Prof. Barbara Więckowska, Główny Ekonomista Ochrony Zdrowia, dyrektor Departamentu Analiz i Strategii Ministerstwa Zdrowia stwierdziła, że mapy dają menedżerom potwierdzenie tego, co subiektywnie odczuwają, obserwując najbliższe otoczenie, np. zarządzany przez siebie szpital. Dzięki nim można skonfrontować prywatne, subiektywne opinie z obrazem całego systemu i to “już jest duży sukces”. I dodała – “Tak, borykamy się z problemami, a mapa nie jest narzędziem mówiącym, jak te problemy rozwiązać. Bo to jak w mapie drogowej: możemy mieć różne drogi dojścia, a decydenci sami sobie decydują w jaki sposób należy rozwiązać dane problemy. Powinniśmy obserwować trendy i wnioskować czy płyniemy w dobra stronę czy też nie. W ramach Krajowego Planu Transformacji pracujemy nad przygotowaniem mapy zabezpieczenia świadczeń, żeby wesprzeć płatnika, żeby pokazać, gdzie i jakie zakresy powinny być zakontraktowane. Mapa świadczeń powstaje we współpracy z urzędami wojewódzkimi, tak aby nie była oderwana od specyfiki danego regionu.

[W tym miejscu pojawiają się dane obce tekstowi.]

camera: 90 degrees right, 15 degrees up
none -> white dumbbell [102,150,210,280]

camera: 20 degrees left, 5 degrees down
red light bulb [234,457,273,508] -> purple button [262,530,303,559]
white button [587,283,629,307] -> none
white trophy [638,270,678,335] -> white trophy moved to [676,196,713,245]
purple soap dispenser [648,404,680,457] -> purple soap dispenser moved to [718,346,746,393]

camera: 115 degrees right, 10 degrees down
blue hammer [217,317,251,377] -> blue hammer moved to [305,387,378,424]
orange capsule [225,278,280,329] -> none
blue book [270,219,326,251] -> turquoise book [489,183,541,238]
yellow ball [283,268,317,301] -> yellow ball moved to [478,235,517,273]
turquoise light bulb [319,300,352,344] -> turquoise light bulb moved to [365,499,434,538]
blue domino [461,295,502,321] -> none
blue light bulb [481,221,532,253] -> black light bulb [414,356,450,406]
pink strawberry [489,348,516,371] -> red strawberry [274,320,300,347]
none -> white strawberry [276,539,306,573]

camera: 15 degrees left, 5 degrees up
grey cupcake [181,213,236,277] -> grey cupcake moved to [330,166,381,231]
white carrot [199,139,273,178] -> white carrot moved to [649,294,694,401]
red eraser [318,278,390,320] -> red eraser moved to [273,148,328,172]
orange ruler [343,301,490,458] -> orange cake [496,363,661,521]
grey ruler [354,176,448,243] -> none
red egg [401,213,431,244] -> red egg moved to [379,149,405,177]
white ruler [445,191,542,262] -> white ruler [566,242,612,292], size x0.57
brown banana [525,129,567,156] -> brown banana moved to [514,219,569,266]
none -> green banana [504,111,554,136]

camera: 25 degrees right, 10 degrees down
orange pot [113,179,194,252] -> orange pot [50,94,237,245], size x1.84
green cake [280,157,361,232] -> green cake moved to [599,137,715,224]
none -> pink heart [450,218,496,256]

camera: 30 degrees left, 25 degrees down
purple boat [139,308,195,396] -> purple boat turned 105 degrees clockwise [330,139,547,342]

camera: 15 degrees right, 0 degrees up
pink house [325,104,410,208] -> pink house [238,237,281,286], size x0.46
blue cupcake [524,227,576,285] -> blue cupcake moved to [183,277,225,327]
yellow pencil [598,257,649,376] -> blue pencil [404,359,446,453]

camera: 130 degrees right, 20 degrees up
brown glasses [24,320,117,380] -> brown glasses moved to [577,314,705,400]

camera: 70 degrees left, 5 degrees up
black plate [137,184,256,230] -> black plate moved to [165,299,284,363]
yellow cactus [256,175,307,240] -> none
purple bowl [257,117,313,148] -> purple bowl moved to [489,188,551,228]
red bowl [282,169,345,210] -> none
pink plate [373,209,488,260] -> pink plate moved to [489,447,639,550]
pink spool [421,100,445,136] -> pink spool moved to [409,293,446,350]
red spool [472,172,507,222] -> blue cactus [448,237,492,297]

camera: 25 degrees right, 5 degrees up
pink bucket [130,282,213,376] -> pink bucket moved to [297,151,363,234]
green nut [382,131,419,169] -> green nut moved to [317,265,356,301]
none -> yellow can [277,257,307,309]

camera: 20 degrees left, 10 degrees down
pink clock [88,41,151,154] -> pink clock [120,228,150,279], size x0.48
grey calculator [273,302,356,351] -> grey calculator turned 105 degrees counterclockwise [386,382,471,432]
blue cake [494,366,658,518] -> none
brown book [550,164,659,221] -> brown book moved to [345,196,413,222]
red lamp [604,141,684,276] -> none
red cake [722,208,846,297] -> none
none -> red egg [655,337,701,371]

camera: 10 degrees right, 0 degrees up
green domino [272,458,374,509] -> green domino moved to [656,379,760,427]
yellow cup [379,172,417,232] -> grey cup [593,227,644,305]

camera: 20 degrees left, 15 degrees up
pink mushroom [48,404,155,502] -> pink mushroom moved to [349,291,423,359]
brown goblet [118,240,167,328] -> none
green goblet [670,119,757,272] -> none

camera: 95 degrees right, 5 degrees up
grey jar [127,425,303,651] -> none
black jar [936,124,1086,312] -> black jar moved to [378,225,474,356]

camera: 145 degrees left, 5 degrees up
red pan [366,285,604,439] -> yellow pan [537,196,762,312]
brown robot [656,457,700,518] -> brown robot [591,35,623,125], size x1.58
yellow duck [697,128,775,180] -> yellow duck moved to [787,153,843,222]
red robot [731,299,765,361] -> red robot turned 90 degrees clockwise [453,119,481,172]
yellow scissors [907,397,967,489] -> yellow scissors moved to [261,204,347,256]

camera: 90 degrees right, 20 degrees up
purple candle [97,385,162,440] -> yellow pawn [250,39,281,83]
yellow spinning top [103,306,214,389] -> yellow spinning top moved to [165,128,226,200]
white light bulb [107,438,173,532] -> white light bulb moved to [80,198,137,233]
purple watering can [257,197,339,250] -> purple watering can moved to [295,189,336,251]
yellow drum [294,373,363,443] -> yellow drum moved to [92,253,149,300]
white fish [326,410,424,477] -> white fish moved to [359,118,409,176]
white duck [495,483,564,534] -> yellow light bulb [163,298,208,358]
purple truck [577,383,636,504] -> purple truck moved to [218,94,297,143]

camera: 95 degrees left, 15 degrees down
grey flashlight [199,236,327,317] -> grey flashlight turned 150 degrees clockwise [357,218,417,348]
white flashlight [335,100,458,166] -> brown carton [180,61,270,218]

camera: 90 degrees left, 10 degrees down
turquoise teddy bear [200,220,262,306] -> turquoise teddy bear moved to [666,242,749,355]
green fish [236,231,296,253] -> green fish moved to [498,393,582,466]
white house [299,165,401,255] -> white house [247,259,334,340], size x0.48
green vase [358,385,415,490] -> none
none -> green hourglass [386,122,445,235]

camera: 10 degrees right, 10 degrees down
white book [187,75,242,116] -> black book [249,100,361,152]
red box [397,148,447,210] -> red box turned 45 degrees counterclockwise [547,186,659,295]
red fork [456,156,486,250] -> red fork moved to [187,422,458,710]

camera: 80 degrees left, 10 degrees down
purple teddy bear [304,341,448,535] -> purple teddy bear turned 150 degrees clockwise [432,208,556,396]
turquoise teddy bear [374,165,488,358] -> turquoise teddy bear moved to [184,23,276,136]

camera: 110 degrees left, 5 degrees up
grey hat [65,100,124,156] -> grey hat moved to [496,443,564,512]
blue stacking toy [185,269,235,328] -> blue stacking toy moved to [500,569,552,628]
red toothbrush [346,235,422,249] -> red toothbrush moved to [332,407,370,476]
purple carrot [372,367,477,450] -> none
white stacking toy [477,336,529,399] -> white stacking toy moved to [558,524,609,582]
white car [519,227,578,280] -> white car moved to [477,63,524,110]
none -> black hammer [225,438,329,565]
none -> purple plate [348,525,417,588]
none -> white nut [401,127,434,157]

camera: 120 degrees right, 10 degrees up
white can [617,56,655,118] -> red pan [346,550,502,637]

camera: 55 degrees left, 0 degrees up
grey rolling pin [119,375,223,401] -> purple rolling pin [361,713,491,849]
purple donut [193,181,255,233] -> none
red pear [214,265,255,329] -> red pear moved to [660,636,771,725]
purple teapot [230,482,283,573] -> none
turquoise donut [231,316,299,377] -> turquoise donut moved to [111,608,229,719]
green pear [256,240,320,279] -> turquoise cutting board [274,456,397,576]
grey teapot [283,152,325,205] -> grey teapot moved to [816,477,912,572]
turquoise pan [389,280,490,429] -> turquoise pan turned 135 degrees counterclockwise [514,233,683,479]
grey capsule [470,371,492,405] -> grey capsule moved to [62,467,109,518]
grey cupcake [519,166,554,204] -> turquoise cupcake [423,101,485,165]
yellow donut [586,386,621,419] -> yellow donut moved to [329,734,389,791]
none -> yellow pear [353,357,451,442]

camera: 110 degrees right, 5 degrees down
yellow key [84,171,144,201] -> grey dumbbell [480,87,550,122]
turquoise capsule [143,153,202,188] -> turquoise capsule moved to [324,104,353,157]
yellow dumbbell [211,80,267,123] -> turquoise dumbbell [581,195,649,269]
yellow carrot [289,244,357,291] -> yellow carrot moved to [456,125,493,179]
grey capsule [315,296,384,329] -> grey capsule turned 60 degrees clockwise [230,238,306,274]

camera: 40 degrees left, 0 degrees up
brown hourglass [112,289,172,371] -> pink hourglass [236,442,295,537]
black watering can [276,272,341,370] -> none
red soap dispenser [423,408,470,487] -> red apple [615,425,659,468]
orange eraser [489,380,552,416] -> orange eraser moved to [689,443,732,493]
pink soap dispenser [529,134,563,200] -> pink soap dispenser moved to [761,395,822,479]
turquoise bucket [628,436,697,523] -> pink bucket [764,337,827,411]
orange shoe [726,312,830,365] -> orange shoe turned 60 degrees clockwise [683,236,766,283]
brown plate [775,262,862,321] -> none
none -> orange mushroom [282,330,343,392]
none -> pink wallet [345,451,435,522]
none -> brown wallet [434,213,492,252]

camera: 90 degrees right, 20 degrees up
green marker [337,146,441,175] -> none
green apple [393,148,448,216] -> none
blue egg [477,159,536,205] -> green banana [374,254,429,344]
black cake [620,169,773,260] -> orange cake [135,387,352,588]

“Tak naprawdę mapy w swojej formie i w swojej treści spowodowały, że mamy to w jakiś sposób skodyfikowane, zebrane w jednym miejscu i stosunkowo łatwe do wykorzystania” – powiedział Dariusz Dziełak, dyrektor Biura Partnerstwa Publicznego Innowacji Narodowego Funduszu Zdrowia. Jak ocenił, istotną wartością map jest to, że pokazują trendy, do których trzeba przygotować system. Bez oparcia się na mapach potrzeb zdrowotnych trudno o celne inwestowanie.